It is also interesting to note that even in a film composed of nothing but unbelievable, improbable, even impossible things, there are a few events that stand out as being SO impossible that they pull you out of the movie. Think of it. You’re watching “Transporter 2,” and there are things that actually make you go, “Wait a second….”
In one extraordinary coincidence, Frank uses an iPod to store a digital photo that he pulls from a computer. That in itself is noteworthy, but the really amazing part is that the iPod WAS JUST SITTING THERE. It’s not his; he didn’t bring it with him; it just happens to have been left on the desk.

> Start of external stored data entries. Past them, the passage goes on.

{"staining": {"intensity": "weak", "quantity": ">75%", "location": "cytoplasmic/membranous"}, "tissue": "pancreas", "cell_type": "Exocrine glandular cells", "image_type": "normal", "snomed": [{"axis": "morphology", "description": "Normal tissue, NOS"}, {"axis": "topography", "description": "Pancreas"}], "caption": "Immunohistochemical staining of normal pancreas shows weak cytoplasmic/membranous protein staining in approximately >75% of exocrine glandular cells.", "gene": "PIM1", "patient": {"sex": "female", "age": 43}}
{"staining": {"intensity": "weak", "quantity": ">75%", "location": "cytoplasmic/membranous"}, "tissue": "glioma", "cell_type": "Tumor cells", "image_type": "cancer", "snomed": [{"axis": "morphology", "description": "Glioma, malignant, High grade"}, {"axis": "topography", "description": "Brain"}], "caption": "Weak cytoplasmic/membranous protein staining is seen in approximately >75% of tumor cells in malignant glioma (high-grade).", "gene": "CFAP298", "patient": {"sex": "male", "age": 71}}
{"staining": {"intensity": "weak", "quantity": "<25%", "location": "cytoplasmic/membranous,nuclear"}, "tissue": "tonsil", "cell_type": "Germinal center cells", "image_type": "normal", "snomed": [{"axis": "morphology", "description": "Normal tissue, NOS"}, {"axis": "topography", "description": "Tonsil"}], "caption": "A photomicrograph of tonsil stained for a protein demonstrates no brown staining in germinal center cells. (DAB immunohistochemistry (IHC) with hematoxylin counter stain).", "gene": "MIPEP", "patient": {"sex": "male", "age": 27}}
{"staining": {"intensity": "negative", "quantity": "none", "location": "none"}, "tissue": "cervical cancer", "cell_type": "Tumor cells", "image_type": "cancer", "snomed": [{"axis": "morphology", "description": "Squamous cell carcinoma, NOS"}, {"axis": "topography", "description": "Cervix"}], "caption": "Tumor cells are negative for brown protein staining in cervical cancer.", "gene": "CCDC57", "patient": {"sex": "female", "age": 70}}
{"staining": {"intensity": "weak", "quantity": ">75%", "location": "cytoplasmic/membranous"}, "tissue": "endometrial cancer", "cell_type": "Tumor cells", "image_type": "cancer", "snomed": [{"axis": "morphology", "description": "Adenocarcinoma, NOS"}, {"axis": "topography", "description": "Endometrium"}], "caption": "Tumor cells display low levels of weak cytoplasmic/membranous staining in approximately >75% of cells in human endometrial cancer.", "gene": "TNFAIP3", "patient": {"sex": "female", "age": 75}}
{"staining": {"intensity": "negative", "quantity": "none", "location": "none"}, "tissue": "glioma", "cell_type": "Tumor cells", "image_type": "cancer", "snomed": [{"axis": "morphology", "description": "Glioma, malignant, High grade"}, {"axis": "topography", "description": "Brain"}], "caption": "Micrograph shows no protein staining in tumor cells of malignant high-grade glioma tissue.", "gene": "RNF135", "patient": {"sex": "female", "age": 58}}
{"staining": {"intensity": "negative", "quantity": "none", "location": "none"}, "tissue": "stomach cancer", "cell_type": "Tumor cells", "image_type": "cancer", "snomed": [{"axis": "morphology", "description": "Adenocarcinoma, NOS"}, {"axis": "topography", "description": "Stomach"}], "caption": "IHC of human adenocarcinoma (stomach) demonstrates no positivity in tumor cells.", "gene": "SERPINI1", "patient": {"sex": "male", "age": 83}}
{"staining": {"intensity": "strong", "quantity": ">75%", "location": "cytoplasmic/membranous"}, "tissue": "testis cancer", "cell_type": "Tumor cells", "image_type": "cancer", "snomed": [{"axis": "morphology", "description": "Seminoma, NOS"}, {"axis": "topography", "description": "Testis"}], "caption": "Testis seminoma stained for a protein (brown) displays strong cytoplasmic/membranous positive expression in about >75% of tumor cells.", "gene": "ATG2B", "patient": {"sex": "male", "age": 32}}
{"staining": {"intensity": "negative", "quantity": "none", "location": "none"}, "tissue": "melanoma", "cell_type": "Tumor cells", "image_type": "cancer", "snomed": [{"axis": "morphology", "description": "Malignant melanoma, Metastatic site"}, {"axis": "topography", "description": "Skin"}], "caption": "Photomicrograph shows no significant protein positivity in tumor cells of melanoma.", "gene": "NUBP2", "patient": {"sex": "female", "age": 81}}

The best scene, however — the one where you say, “OK, I know the whole movie is farfetched, but THIS is too much” — is when someone has affixed a bomb to the bottom of Frank’s car and he removes it by driving off a jump that turns the car sideways in the air, and the bomb gets scraped off by the hook of a construction-site crane, and the car finishes its revolution and ends up right-side up again and lands perfectly. And he does all that ON PURPOSE. He intentionally drives off the jump, knowing the car will twist at just the right angle so the crane can remove the bomb. You get the feeling he’s done this exact thing before.
Which he sort of has, I guess. Re-watch the original for some good times. All they have to offer the second time around is more of the same, only less.